郎静山曾说:“中国画与摄影均为平面艺术,理法相通,直接摄影可取经营之法,集锦照相可效传模移写之功。”在郎静山这里,“集锦”就是谢赫“六法”的“经营位置”,但集锦不是目的,只是手段。这个手段对应着中国人的日常审美经验和中国绘画的移动视点原则。在他的《集锦照相概要》一书中提到:“集锦照相,乃将所得之局部,加以人意组合之,使成完璧。此即吾国绘画之所谓经营位置者也。然须以雕琢而归复于自然,方能出神入化,巧夺天工。”他还说,“宇宙万物,森罗万象,其中有使人喜好者,亦有使人憎恶者,惟皆出乎造化之自然。所谓万物并肩,自不能因人好恶而存弃之,故吾国历来画家之作画,虽写一地之实景,而未尝做刻板之描摹。类皆取其所喜而弃其所恶者,以为其理想境界。”至此,我们可以看出郎静山的“集锦摄影”与石涛所提的“搜尽奇峰打草稿”的美学观念有着异曲同工之意。“集锦摄影”在创作过程和创作原则上也与中国的山水绘画高度吻合。
时至今日,我们清楚地知道摄影早已是独立的艺术门类,单就山水的表现形态也绝非只有画意摄影或集锦摄影一种。但在与绘画你中有我我中有你的阶段里,给我们提供了重要的参考样本,让我们知道原来摄影也可以不那么像摄影。
郎静山在他的时代给出了用摄影表达中国人的“观看之道”的可能,打破了摄影对时间和空间的束缚,重构了摄影作品的透视法则,建立了一套中国风景摄影的审美标准。郎静山的出色实践,让画意摄影在中国成为经久不衰的美学风格,但也同样遭受着诸多批评。
纵观对画意摄影和郎静山的批评主要有三个方面,对摄影依附绘画的批判、对形式美的批判、对脱离现实的批判。

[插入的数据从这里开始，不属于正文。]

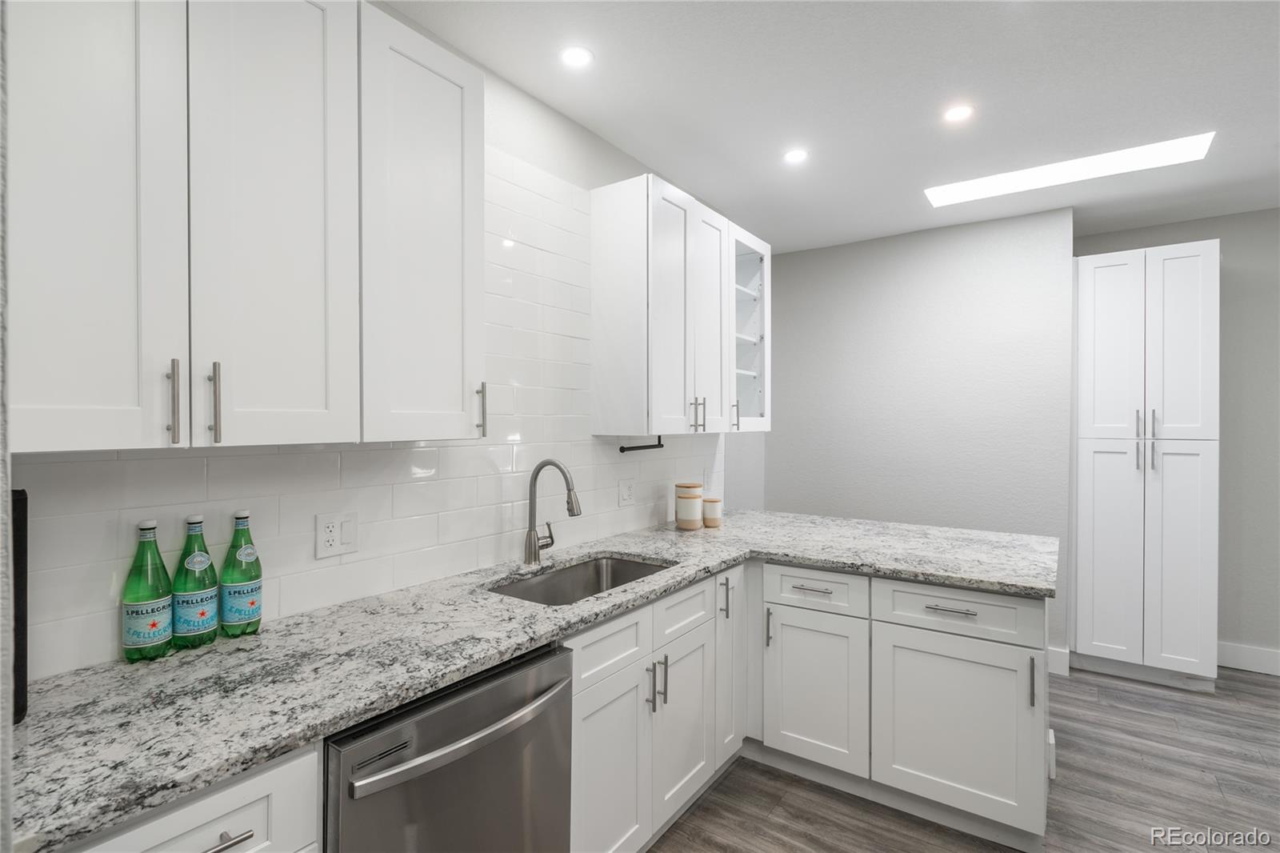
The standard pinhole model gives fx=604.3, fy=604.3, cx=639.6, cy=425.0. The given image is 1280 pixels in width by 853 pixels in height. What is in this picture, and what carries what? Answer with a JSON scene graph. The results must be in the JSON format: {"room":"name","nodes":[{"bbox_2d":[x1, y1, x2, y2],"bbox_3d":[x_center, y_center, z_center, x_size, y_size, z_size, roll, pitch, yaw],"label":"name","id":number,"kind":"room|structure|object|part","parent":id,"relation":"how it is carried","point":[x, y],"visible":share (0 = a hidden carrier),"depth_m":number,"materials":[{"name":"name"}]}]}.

就第一点来说,脱离绘画是摄影作为独立的艺术门类的必然过程。刘半农早在1927年说“画是画,照相是照相,虽然两者间有声息相通的地方,都各有各的特点,并不能彼此模仿,若说照相的目的在于仿画,还不如索性学画干脆些。”但到了20世纪70年代中后期,现代主义艺术实验基本结束,艺术的发展进入一个新的综合与多元呈现的时代,各个艺术门类不再强调自身的纯粹性,纯粹性也逐渐成为一个狭隘且过时的概念。换句话说,摄影是否依附于绘画抑或是绘画依附于摄影,已经不再重要。
雁荡竹林图,2019年,曾泽鲲摄
现如今,任何媒介都可以拿来作为艺术的创作,摄影早已不是记录现实最直观的媒介,也不是表达艺术最蹩脚的媒介。媒介的融合问题、新旧问题是科技和时代的产物,层出不穷的新技术挑战着人们对媒介的认知边缘,也引发了摄影媒介自身的存亡焦虑。但早在摄影出现之时,就有绘画消亡的言论,我们都知道绘画不仅没有灭亡,而走向了更广阔的道路。因此我们要做的只是考虑如何打通古今,滋养内心,真诚表达,期许在某一瞬间打动观众,让人们产生一点对艺术对生命的思考就够了。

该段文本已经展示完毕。